_Extracted data entries_.
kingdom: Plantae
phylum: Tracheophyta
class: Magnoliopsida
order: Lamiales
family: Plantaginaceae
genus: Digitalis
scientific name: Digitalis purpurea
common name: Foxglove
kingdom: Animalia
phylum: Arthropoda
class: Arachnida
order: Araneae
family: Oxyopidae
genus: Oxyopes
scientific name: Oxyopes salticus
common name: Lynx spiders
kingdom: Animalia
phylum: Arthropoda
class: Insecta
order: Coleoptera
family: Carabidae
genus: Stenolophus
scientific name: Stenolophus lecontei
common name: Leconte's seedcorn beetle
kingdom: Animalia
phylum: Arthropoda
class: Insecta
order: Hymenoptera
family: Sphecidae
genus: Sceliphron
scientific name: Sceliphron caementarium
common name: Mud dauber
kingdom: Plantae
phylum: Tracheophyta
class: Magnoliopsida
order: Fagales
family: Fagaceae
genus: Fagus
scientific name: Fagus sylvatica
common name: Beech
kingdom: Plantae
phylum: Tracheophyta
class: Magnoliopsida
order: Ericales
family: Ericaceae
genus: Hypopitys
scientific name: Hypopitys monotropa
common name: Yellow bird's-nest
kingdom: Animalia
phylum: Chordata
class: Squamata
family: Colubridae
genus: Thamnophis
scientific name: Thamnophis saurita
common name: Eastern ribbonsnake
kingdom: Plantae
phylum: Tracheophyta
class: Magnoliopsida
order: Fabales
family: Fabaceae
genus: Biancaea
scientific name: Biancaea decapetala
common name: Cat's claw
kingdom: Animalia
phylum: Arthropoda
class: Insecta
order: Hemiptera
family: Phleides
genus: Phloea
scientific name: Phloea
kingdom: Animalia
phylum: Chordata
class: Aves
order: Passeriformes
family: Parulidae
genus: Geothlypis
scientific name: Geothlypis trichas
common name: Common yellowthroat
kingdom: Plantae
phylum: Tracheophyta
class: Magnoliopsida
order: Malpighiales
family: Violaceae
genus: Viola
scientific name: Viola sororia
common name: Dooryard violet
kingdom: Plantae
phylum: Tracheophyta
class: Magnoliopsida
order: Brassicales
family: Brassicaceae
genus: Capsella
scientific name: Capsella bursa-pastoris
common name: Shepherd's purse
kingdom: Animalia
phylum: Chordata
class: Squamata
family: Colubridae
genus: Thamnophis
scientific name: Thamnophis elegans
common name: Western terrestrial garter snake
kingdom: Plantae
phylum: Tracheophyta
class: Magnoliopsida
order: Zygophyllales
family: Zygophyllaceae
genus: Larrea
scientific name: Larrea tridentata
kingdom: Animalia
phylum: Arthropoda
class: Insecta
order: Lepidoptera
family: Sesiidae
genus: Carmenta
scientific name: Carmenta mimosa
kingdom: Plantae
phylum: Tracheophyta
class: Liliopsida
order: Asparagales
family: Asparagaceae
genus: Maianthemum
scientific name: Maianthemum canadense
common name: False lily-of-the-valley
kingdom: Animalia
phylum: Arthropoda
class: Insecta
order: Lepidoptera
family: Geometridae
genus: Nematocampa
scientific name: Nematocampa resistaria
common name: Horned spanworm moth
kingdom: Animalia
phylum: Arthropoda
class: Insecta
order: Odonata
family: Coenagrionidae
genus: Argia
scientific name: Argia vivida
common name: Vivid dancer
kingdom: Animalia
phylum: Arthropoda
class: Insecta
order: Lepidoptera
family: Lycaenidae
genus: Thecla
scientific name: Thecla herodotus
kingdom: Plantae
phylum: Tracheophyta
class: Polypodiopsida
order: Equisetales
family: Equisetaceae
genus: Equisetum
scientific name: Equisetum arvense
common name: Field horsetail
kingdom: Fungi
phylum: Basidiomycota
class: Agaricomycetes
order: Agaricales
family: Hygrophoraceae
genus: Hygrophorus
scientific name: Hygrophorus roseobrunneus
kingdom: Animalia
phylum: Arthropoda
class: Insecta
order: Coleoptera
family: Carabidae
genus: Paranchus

_WHAT THIS TASK INVOLVES_. Substitute "binomial" for each "scientific name" in the lines starting with the one containing "class: Arachnida" and going on through the one containing "genus: Sceliphron". Give only those lines, with nothing else changed.

_SOLUTION_.
class: Arachnida
order: Araneae
family: Oxyopidae
genus: Oxyopes
binomial: Oxyopes salticus
common name: Lynx spiders
kingdom: Animalia
phylum: Arthropoda
class: Insecta
order: Coleoptera
family: Carabidae
genus: Stenolophus
binomial: Stenolophus lecontei
common name: Leconte's seedcorn beetle
kingdom: Animalia
phylum: Arthropoda
class: Insecta
order: Hymenoptera
family: Sphecidae
genus: Sceliphron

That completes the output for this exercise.